= Beginning of Section =
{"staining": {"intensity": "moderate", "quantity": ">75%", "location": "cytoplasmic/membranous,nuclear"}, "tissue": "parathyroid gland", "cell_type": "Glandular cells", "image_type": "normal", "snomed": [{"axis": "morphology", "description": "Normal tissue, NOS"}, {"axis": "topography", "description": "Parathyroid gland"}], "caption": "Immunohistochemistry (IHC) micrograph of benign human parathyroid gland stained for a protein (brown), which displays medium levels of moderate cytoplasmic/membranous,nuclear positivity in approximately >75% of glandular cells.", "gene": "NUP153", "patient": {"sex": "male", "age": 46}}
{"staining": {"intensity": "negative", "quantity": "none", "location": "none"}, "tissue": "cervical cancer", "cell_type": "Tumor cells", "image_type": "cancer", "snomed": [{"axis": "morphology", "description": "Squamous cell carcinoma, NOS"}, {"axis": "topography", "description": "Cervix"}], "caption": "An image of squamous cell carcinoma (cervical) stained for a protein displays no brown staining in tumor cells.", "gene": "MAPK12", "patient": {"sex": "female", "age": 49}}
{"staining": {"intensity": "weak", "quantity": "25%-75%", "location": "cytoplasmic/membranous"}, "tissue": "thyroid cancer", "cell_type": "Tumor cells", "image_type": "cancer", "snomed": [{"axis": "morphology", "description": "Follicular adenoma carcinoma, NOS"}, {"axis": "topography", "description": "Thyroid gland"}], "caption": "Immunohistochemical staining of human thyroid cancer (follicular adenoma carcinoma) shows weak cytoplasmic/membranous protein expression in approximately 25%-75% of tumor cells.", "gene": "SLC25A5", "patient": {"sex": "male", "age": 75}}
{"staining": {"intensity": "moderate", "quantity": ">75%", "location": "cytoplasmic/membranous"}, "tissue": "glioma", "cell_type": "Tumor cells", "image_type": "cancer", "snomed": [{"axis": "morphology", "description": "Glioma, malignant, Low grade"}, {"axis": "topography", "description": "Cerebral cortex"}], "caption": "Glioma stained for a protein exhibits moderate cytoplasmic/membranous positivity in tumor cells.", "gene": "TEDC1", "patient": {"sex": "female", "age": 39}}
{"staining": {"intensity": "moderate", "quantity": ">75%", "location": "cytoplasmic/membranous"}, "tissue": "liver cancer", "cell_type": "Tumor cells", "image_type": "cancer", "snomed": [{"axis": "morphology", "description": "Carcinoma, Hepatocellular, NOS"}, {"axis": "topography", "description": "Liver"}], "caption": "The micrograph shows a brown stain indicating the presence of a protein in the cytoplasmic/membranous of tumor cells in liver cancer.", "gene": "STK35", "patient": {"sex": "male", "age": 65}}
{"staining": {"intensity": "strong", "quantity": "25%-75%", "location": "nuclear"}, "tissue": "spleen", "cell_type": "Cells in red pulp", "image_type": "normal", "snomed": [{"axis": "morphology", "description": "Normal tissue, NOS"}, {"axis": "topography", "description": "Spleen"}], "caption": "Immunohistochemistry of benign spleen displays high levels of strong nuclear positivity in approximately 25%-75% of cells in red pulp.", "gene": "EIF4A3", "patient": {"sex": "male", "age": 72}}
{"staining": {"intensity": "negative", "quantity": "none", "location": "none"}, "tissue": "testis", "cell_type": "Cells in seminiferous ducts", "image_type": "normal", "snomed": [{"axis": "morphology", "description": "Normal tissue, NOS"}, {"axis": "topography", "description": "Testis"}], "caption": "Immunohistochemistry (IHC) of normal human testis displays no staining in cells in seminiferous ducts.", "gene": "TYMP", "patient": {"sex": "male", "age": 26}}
= End of Section =
• **What is being asked**
Beginning with the line that contains "micrograph shows a", restate word for word each line through the last one in the data, and write nothing more.

• **Output of the exercise**
{"staining": {"intensity": "moderate", "quantity": ">75%", "location": "cytoplasmic/membranous"}, "tissue": "liver cancer", "cell_type": "Tumor cells", "image_type": "cancer", "snomed": [{"axis": "morphology", "description": "Carcinoma, Hepatocellular, NOS"}, {"axis": "topography", "description": "Liver"}], "caption": "The micrograph shows a brown stain indicating the presence of a protein in the cytoplasmic/membranous of tumor cells in liver cancer.", "gene": "STK35", "patient": {"sex": "male", "age": 65}}
{"staining": {"intensity": "strong", "quantity": "25%-75%", "location": "nuclear"}, "tissue": "spleen", "cell_type": "Cells in red pulp", "image_type": "normal", "snomed": [{"axis": "morphology", "description": "Normal tissue, NOS"}, {"axis": "topography", "description": "Spleen"}], "caption": "Immunohistochemistry of benign spleen displays high levels of strong nuclear positivity in approximately 25%-75% of cells in red pulp.", "gene": "EIF4A3", "patient": {"sex": "male", "age": 72}}
{"staining": {"intensity": "negative", "quantity": "none", "location": "none"}, "tissue": "testis", "cell_type": "Cells in seminiferous ducts", "image_type": "normal", "snomed": [{"axis": "morphology", "description": "Normal tissue, NOS"}, {"axis": "topography", "description": "Testis"}], "caption": "Immunohistochemistry (IHC) of normal human testis displays no staining in cells in seminiferous ducts.", "gene": "TYMP", "patient": {"sex": "male", "age": 26}}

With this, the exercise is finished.